22 kasım 2012 sabahı, fazıl say'ın kişisel facebook sayfasından yayınladığı, uzlaşma isteği içeren mektubudur.
metin şu şekilde :
fazıl say'dan sana mektup var,
Bana 2 dakikani ayırmak ve mektubumu okumak zorundasın;
Uzlaşabiliriz...
Evet hatalı bir laf ettim sana, evet öfkeliyim sana, çünkü sen beni hiç bir zaman anlamaya çalışmadın, çünkü sen beni hep "öteki" olarak gördün, "Batı uşagı" dedin, "Elitist" dedin, "Kâfir" dedin, "Bati kültürünün taklidi" dedin, "Bizden degil" dedin, , ya da hep kaçtın, hep sıyrıldın, yüzleşmedin..
Umurunda olmadı ne Nasreddin Hocanın danslarını bestelemem, ne Kara Toprağı, Veysel'i, Dede Efendi'yi, istanbul Senfonisini, Nazım Oratoryosunu, Altıok'u, Turgut Uyar'ı Yunus Emre'yi, Mezopotamya'yı, Hezarfen'i bestelemem.
Piyanoda "Dünya Birinciliği" almam, dunyanin her yerinde bir Türk olarak verdiğim konserlerim, Anadolu turnelerimm, sana hep elimi uzatmak istemem, hiç birisi umurunda olmadı.. Sen hep manipulasyonlar içindeki medyanı dinledin, bir kere bile gerçeği görmedin..
Vatan haini değilsin elbette.. Ama ben vatan hainiysem, ve halkı kin ve düşmanlığa teşvik suçundan yargılanıyorsam ve hiç bir suçum yoksa, tamamen yanlış ve güdümlü manipule edilmiş yalanların içinde sen de bu yalana kandırıldaysan, işin aslını bilmiyorsan ve hapis yatmamı istemekteysen, evet sen de hainsin... Vatanin haini olman gerekmiyor, insani duygulara ihanet etmen yeterli.
Bak; Kendi kültürümüzü, Itrî'yi,Veysel'i, Dede Efendi'yi ve evrenselliği savunup, iğrenç ticari müzikleri hala sana zararlı bulduğumu tüm samimiyetimle tekrarlıyorsam, ve sen yine de kaldığın yerde sayıklıyorsan, ilerlemek, keşfetmek, öğrenmek, ölüm kültüründen ayrılmak istemiyorsan, e o zaman, Nazım Hikmet haklıymış... "Suçun tamami değilse de çoğu sende" derken...
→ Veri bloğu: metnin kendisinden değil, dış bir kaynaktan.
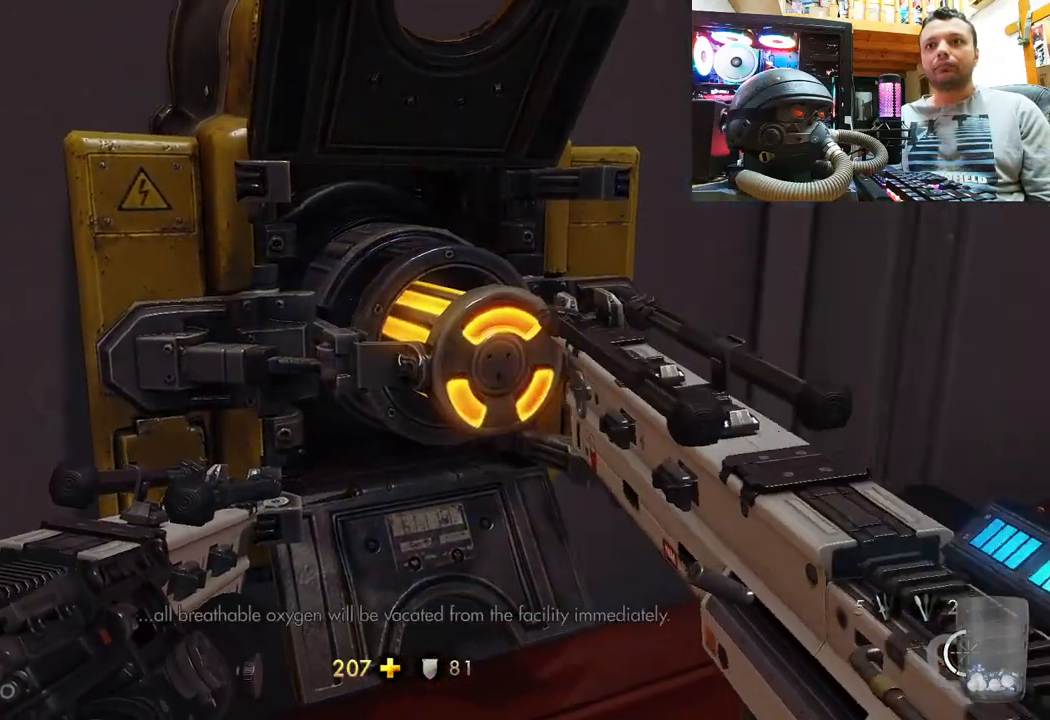
{"buttons": [], "left_stick": "center", "right_stick": "center", "events": []}
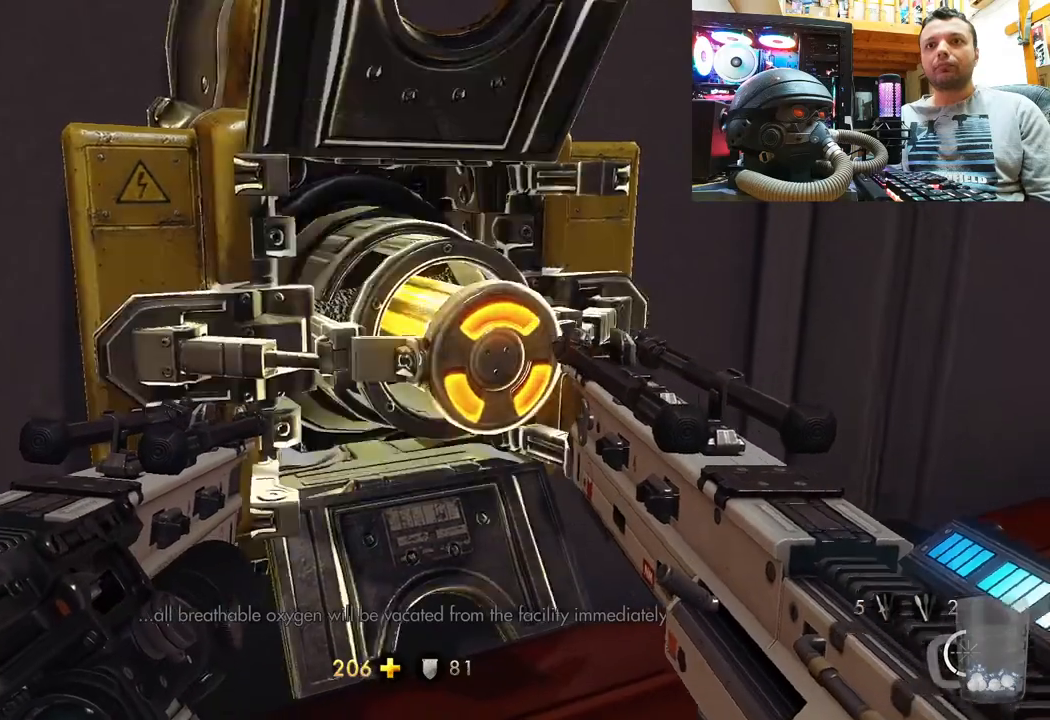
{"buttons": [], "left_stick": "center", "right_stick": "right", "events": [[500, "right_stick", "right"]]}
Türkiye'nin ekonomisi 2 kat büyümüş olabilir, 10 kat daha da büyüyebilir, dünyanın en zengin ülkesi de olabilirsin.. Ama şunu unutma ki senin, sana ait gerçek bir kültürün olmazsa, gerçek sanatın, sanatçıların olmazsa sen asla büyük bir memleket yaratamazsın... Gülünç ve vahim bir halde postmodern- yalakalıklara sanat der durursun... Ve bunu kimse yutmaz...
Uzlaşabiliriz... Uzlaşabiliriz ama, sen de artık bir adım at ki uzlaşalım..
1000 tane köşe yazarı, 10.000 tane "anti-Fazıl Say" köşe yazısı yazsa ne olacak? Mezopotamya senfonisi degersiz bir eser mi olacak? Ne olacak?...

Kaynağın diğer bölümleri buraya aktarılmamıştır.